Introduces students to basic principles and theories of interpersonal communication. Readings, discussion and exercises facilitate understanding of interpersonal communication processes. Topics may include perception, self-concept, verbal competence, listening, conflict, nonverbal cues, gender roles, family communication, culture, and relationship development.
Provides the theory and practice necessary for students to analyze and construct effective arguments. By developing skills as critics of argument, students will be able to identify the strengths and weaknesses in claims. Examines how advocates use and misuse statistics to bolster arguments. Skills in research, organization, argument anticipation and refutation are developed through participation in debates. Note: No previous debate experience is required. Prerequisite: 101 or 111 or permission of instructor.
A course in the methods of gathering information for the purposes of maintaining an informed public. Studies the reporting and writing of news stories and the writing style used in the news and public relations professions. Includes learning Internet skills, conducting interviews, and reporting and writing news articles. This course is heavily centered on learning journalism as it has developed into an American institution. Prerequisite: Completion of First-year Symposium or the equivalent and basic keyboard skills.
Introduces students to basic principles and theories of listening.

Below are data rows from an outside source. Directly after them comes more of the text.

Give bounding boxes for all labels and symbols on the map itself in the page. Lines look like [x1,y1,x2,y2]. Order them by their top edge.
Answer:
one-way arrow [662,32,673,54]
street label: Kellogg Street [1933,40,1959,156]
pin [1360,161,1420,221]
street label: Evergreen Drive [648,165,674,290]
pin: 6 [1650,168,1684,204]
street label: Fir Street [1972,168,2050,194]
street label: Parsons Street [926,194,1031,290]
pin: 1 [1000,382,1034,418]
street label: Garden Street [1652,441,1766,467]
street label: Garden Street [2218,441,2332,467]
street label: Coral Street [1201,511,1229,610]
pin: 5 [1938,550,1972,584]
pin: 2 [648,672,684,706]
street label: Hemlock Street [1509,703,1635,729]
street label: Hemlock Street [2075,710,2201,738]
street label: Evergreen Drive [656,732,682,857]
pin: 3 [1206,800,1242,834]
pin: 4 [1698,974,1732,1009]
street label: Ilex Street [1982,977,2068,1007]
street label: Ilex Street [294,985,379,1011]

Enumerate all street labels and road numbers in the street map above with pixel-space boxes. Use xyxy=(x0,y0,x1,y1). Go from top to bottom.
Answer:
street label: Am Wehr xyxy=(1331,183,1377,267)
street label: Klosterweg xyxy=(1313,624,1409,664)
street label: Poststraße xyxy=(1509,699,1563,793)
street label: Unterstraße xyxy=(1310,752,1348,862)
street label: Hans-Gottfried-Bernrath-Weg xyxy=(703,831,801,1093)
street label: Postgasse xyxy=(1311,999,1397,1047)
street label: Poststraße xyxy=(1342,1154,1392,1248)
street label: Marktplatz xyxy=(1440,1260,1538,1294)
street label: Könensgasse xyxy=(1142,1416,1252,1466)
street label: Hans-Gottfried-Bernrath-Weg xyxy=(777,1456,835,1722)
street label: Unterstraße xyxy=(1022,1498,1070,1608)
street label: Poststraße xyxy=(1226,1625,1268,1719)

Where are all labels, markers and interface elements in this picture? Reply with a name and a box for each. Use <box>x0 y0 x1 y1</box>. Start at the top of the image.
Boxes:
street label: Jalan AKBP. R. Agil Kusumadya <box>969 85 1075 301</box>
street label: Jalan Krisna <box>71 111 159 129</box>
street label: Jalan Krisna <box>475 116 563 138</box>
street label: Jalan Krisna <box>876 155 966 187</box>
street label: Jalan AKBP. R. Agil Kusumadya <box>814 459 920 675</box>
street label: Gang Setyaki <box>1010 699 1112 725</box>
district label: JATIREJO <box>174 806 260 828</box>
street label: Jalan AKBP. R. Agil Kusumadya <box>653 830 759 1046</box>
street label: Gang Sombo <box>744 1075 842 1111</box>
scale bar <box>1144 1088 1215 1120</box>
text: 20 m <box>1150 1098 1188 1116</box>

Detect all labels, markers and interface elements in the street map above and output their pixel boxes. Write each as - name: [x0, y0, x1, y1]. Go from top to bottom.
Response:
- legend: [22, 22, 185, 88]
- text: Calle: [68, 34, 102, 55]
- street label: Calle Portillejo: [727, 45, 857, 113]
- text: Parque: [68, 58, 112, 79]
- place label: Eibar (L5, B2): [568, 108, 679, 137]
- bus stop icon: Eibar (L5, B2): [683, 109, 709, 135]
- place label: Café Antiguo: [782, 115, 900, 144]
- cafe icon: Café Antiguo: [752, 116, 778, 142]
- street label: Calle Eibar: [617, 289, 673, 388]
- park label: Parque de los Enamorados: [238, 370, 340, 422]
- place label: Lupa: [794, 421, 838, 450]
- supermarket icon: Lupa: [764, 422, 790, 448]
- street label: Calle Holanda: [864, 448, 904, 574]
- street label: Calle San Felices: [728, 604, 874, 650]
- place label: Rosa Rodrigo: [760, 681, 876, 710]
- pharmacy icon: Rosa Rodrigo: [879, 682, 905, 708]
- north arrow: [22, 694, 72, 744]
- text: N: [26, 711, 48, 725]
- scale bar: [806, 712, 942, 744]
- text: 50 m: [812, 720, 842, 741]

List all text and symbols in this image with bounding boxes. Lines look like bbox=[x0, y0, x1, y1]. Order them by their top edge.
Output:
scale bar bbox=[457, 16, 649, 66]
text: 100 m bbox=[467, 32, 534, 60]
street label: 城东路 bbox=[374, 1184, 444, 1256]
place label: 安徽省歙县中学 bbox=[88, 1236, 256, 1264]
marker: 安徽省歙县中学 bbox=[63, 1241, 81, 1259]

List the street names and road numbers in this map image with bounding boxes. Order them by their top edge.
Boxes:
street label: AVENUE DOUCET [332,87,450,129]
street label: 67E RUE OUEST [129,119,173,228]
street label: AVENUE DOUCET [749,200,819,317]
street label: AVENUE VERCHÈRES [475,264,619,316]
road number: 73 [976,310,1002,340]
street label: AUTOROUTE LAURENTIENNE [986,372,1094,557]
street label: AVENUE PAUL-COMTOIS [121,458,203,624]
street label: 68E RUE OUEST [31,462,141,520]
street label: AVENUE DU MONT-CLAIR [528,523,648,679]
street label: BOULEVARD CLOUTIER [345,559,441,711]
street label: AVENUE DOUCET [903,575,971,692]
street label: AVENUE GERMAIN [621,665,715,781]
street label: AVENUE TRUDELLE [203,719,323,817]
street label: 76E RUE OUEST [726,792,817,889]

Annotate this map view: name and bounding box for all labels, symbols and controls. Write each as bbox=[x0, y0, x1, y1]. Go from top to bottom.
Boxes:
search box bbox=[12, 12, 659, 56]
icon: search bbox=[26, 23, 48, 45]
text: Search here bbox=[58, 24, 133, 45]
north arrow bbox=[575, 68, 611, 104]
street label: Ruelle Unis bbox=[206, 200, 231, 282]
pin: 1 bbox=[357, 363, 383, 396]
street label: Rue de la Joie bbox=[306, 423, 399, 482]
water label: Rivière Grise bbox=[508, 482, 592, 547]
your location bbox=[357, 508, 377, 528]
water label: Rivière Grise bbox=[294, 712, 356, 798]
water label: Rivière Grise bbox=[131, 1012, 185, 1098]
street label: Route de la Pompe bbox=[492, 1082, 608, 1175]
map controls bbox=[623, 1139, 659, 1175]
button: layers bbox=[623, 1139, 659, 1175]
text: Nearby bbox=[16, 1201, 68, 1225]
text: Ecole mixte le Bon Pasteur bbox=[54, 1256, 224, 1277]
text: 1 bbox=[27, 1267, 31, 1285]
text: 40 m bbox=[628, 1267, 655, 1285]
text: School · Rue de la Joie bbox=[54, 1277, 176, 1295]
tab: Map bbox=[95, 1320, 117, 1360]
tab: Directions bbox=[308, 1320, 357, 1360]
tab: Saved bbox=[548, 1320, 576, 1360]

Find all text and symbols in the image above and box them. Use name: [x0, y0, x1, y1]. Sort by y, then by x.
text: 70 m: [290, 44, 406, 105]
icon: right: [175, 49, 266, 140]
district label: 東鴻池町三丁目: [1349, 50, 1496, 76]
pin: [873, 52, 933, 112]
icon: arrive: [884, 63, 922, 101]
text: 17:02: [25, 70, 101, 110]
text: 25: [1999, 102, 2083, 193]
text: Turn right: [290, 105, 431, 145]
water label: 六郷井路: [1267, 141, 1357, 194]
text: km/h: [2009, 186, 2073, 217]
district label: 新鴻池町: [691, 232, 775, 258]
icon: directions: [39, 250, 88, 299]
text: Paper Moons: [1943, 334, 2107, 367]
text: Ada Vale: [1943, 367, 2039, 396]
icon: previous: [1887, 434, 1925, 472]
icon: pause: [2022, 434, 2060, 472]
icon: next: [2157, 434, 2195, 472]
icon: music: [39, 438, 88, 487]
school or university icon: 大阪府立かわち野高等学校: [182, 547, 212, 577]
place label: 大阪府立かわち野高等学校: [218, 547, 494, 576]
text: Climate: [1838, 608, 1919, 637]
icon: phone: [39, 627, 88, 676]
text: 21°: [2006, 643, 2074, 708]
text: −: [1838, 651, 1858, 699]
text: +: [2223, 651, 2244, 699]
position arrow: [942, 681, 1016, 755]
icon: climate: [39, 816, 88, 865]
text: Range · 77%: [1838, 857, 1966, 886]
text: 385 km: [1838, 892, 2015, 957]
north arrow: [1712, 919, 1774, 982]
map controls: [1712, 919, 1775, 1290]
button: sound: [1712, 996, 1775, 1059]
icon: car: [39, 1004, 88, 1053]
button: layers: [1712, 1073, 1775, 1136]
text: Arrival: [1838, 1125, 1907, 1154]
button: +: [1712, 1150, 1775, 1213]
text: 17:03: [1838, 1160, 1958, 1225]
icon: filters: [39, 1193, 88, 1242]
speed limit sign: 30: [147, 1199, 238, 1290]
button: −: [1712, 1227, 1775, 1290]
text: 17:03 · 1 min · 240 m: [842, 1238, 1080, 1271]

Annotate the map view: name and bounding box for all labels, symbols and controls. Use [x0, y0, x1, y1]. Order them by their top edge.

Approaches listening as a critical component in the communication process. Readings, discussion and exercises facilitate understanding of effective listening and development of individual listening skills. Topics include discriminative, comprehensive, critical, therapeutic and appreciative listening.
Introduces students to principles and theories of conflict. Examines causes of conflict and a variety of approaches to managing conflict. Emphasizes conflict in various interpersonal or intercultural contexts.
Focuses upon the central role of listening in the communication process. Introduces students to the basic principles and various purposes of listening. Uses readings, discussion and exercises to heighten awareness of barriers to effective listening and to develop students' listening skills. Topics include cultural attitudes toward listening, costs of ineffective listening, listening in various contexts, and ethical responsibilities of listening. This course is intended primarily for secondary and elementary education students seeking to teach in the communication/language arts.
This course focuses upon non-language aspects of communication. Topics include: distance, touch, body posture and orientation, expression of the eyes and face, movement, vocal characteristics, clothing and artifacts, physical environment and time. We will consider characteristics of non-verbal communication, the relationship between verbal and non-verbal communication and some of the difficulties in interpreting non-verbal messages, as well as the relationships between discussion and observation to enhance students' understanding of non-verbal communication.
Examines the theory and practice of group communication. Includes such topics as group dynamics, decision making, power, norms and roles, conflict, groupthink and communication theory.
Supervised reading or research at the lower-division level. The proposed project must be grounded in previous relevant coursework in the discipline. Permission of department chair required. Consult department for applicability toward major or minor requirements. Not available to first-year students.
This course offers an introduction to film as a medium of communication and representation. Topics may include a survey of the development of film and the movie industry, techniques of acting, directing, cinematography, narrative style, and film theory. The vocabulary of cinema and representative films of the first one hundred years of filmmaking will be covered. Fall or spring. Cross listed with ENGL 286.